As interviews begin for one of the biggest jobs in public life, the candidates must surely expect to be asked what they thought of the Diamond Jubilee coverage as a whole - and the river pageant in particular - and how well the BBC responded to its critics.
Some believe such questions go to the heart of the director general's job. The BBC is publicly funded and publicly accountable. Its director general must expect the corporation to be judged on the way it covers huge public events such as the Diamond Jubilee, and to be taken to task if people think it gets it wrong. They must also expect that debate to be aired not just in the press (which is often hostile to the BBC) but on the corporation's own programmes.
On Radio 4's Today programme last week, Evan Davis summed up the main criticism of the river pageant coverage: "The BBC opted not to give it the Dimbleby treatment, but to make it more of a One Show-type event - leading many to think it was too light, with too little about the ships themselves."
No-one from the BBC would take part in the discussion which followed. The director general Mark Thompson praised the output in an email to staff, but the corporation later acknowledged that "not every aspect of our coverage was to everyone's taste".
Dan Sabbagh in the Guardian was not impressed by the BBC's response. "In this situation, it is easy to argue that the BBC cannot win. But it is the corporation's attitude to the inevitable criticism that is often as important: on this occasion, the BBC has been slow to defend itself, reluctant to admit any error at all, while would-be leaders are nowhere to be seen."
So what impact, if any, will this have on the choice of the next director general?
According to The Times, it has "blown the race wide open", damaging the chances of those candidates associated with the programme and those with limited editorial experience.
But the Observer quotes the former BBC chairman Sir Christopher Bland as saying: "The idea that it should have any bearing on who should be the next director general is laughable.
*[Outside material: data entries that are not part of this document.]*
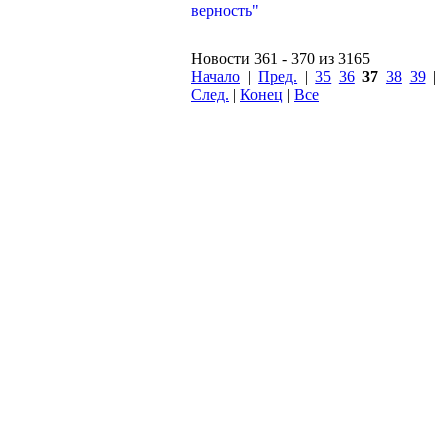
Новости 361 - 370 из 3165
Начало
|
Пред.
|
35
36
37
38
39
|
След.
|
Конец
|
Все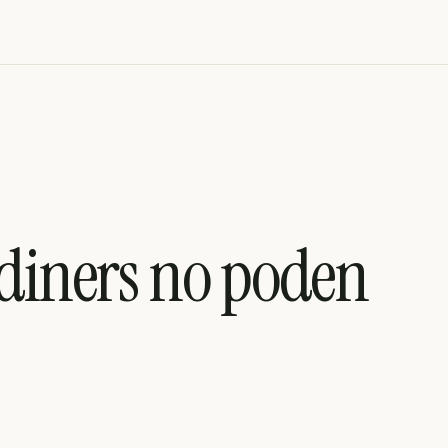
 diners no poden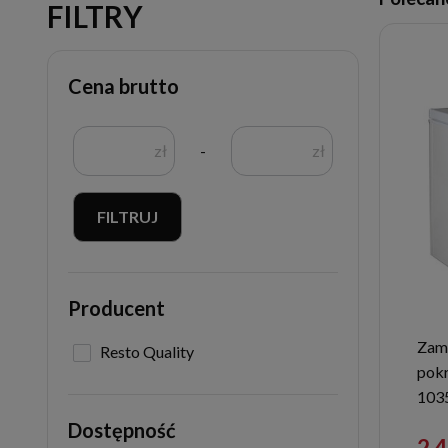
FILTRY
Cena brutto
zł
-
zł
FILTRUJ
Producent
Zam
Resto Quality
pokr
103
Dostępność
2 4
We are not talking about appointing a football manager. No single programme can ever decide who becomes the next director general."
Even so, when the candidates are interviewed by the BBC chairman Lord Patten and other members of the BBC Trust, it would be surprising if they weren't asked for their assessment of the weekend's output. If not, it would be a pretty big elephant in the room, a looming presence not addressed. And the question gives the candidates a good chance to describe their vision for the BBC - and how it should respond to licence-payers if significant coverage is judged to have gone wrong.
The BBC has an army of talent it can deploy on occasions such as the Diamond Jubilee weekend. Some critics said the pageant cried out to be covered by the Dimblebys, David and Jonathan, others that it needed historians such as Dan Snow, or father Peter. Where were Andrew Marr, John Simpson and Nick Robinson, asked some journalists?
Others point out that the BBC must serve the whole UK population, reflecting the views and interests of people of all ages, backgrounds and parts of the country. They say it can be popular and entertaining, without dumbing down, as it has demonstrated in its award-winning science, drama and history programming.
There's a natural tension at the BBC, as Neil Midgley pointed out in the Daily Telegraph, "between entertainment and news, between serious and showbiz, and between grey hair and blonde..."
The BBC Trust needs to know how the next director general would handle that tension.